A great Japanese warrior named Nobunaga decided to attack the enemy although he had only one-tenth the number of men the opposition commanded. He knew that he would win, but his soldiers were in doubt.
On the way he stopped at a Shinto shrine and told his men: “After I visit the shrine I will toss a coin. If heads comes, we will win; if tails, we lose. Destiny holds us in her hand.”
Nobunaga entered the shrine and offered silent prayer. He came forth and tossed a coin. Heads appeared. His soldiers were so eager to fight that they won their battle easily.
“No one can change the hand of destiny,” his attendant told him after the battle.
“Indeed not,” said Nobunaga, showing a coin which had been doubled, with heads facing either way.
This is one of the fundamentals of Zen – that all is a mind construct, that whatsoever we know is nothing but a mind-projection. That the so-called reality is not really real. It appears real because we believe that it is real – it is belief that creates reality. At the source of all so-called realities is nothing but your belief. If you believe, it is so. If you don’t believe, it is no more so.

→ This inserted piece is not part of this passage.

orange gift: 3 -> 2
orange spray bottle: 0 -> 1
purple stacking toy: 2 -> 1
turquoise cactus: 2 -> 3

Zen says the mind is the sansar, the world, and the mind is nirvana too. It is all a mind-game. And remember, Zen says it is all a mind-game – with no exception. Even your God is the ultimate mind-game, the meta-game. This is where Zen is very superior to other religions.
Other religions say the world is a mind-game, but they don’t say moksha is a mind-game. Other religions say the material world, the world of money and power and prestige, is a mind-game – but they don’t say that God, heaven, virtue, are mind-games. It is here that Zen is the ultimate religion. It says all is a mind-game. “All” is all – whatsoever Zen says, it means. Mind includes everything that you can know, mind includes everything that you can experience, mind includes everything that is possible.

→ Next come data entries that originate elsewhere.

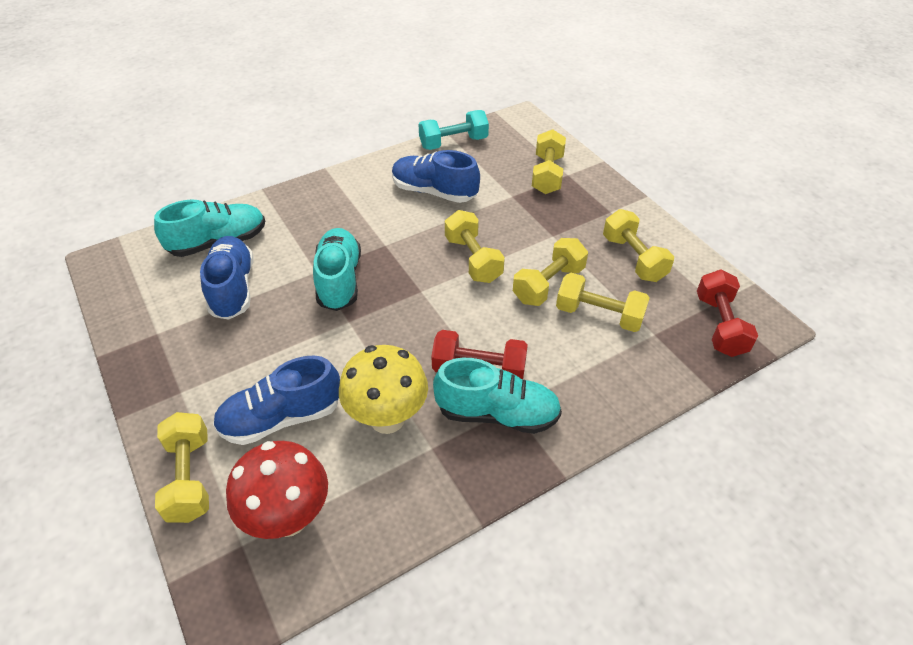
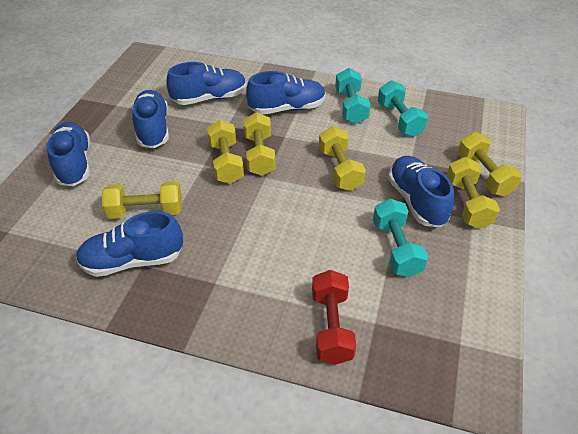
blue shoe: 3 -> 6
red dumbbell: 2 -> 1
red mushroom: 1 -> 0
turquoise dumbbell: 1 -> 3
turquoise shoe: 3 -> 0
yellow mushroom: 1 -> 0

Then is there any way to know the real which is not a mind game? There is a way, arid that is to drop the mind itself. When the mind is dropped, the reality is there. While the mind persists, it goes on creating its own reality. And that reality which is there when mind is dropped cannot be expressed through the mind.

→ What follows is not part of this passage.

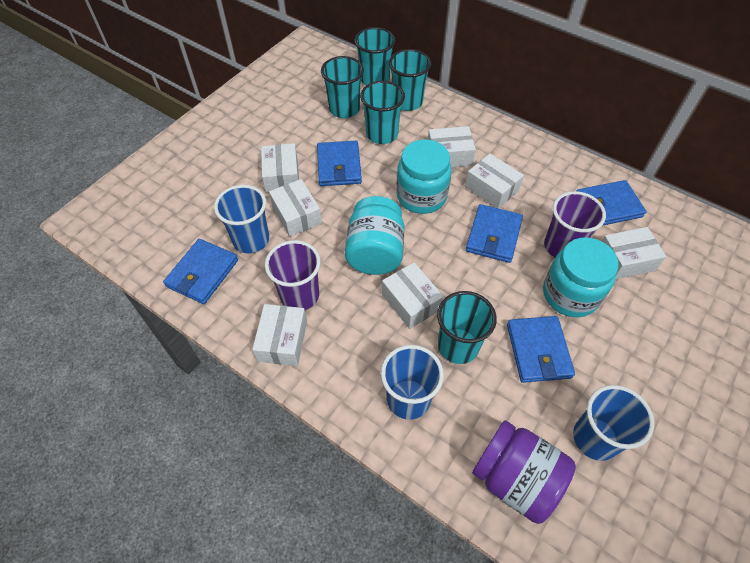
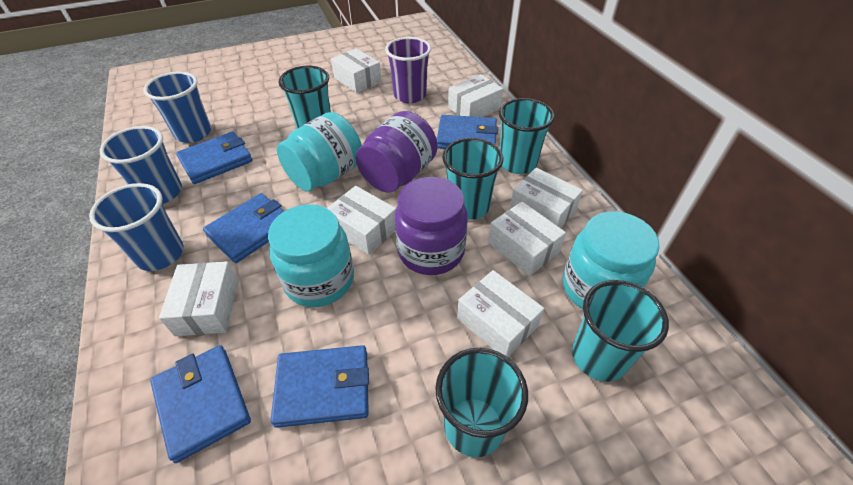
purple cup: 2 -> 1
purple jar: 1 -> 2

That’s why Zen is absolutely silent about God. Not that God is not – but the God that we can talk about will be a mind-game, it will be our projection. Meera projects Krishna, Theresa projects Christ, Ramakrishna projects Mother Kali – but these are all projections. Beautiful projections. Obviously, when Meera is seeing Krishna playing on his flute it is a beautiful dream – but it is a dream, Zen says. It is imagination. You can put so much in it that it can become more real than you. But this reality is created by you, it is invented by you.